A system for reducing hallucinations and improving reliability in low-resource LLM pipelines for medical document processing.


Overview

Large Language Models (LLMs) struggle with hallucinations and unreliable outputs, especially in low-resource environments where small models must be used.

This project explores a practical question:

How can we build reliable, deterministic medical NLP pipelines when model capacity is severely constrained?

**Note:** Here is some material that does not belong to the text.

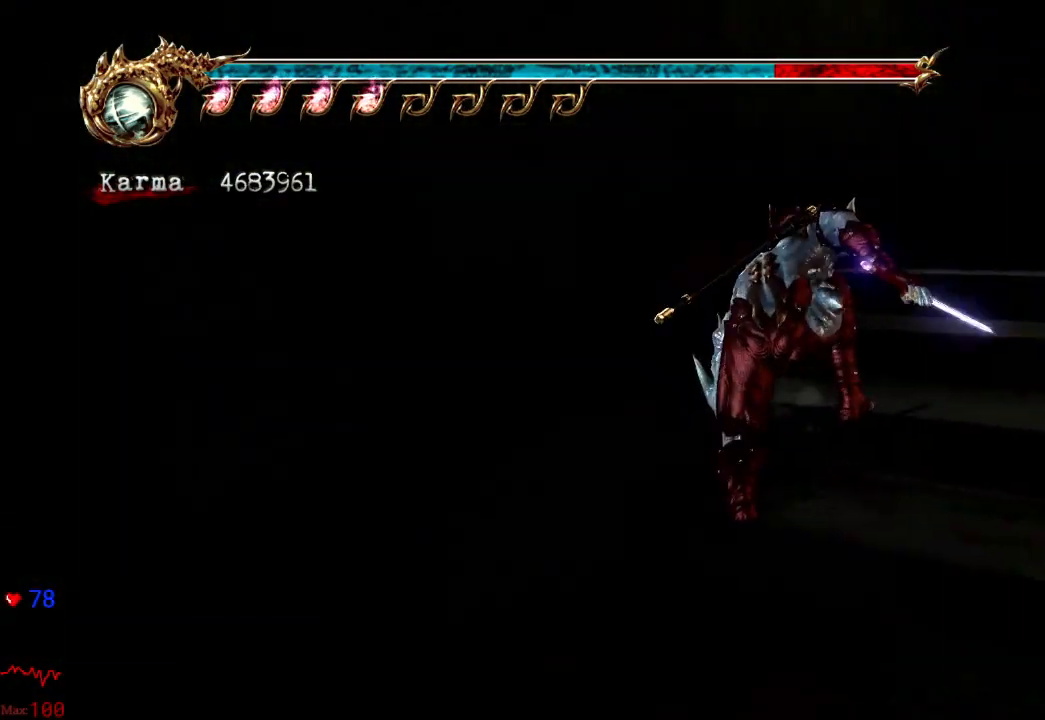
{"buttons": [], "left_stick": "up-right", "right_stick": "left", "events": [[483, "right_stick", "left"]]}
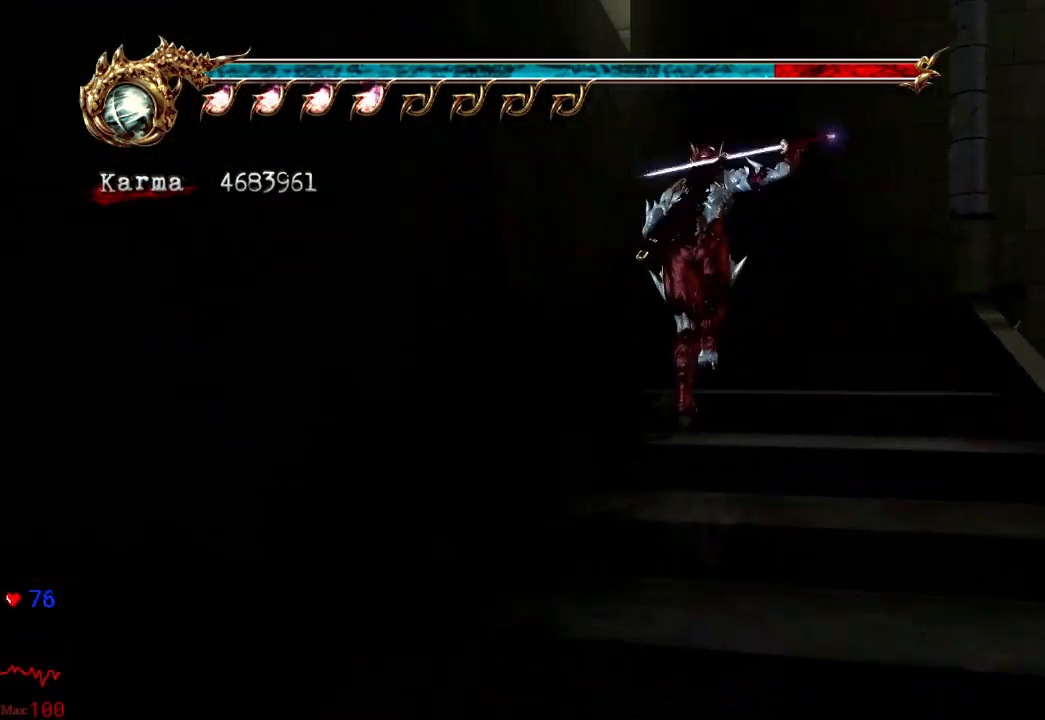
{"buttons": ["A"], "left_stick": "up-right", "right_stick": "center", "events": [[217, "right_stick", "center"], [467, "A", "down"]]}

Medical RAG is a backend system that:

  • Processes unstructured clinical documents (lab reports, notes)
  • Extracts high-signal structured medical entities
  • Tries to reduce hallucination by constraining LLM inputs
  • Produces verifiable, structured outputs

Reason for saying tries to is because different models behave differently as you will notice in the test results folder

The system prioritizes:

  • Reliability over fluency
  • Determinism over generative freedom
  • System-level correctness over model capability

Core Problem

Naive LLM-based pipelines produced:

  • Hallucinated medical facts
  • Irrelevant explanations
  • Inconsistent outputs across runs

This was amplified when using:

  • Small models (e.g. Qwen 0.5B)
  • CPU-only environments
  • No fine-tuning capability

Key Insight

Instead of relying on the LLM to interpret raw documents:

Reduce the problem space before generation.

The system:

  • Extracts critical entities first (NER)
  • Filters noise aggressively
  • Feeds only structured, high-signal inputs into the LLM

This shifts the pipeline from:

“generate everything” to “generate only what is already grounded”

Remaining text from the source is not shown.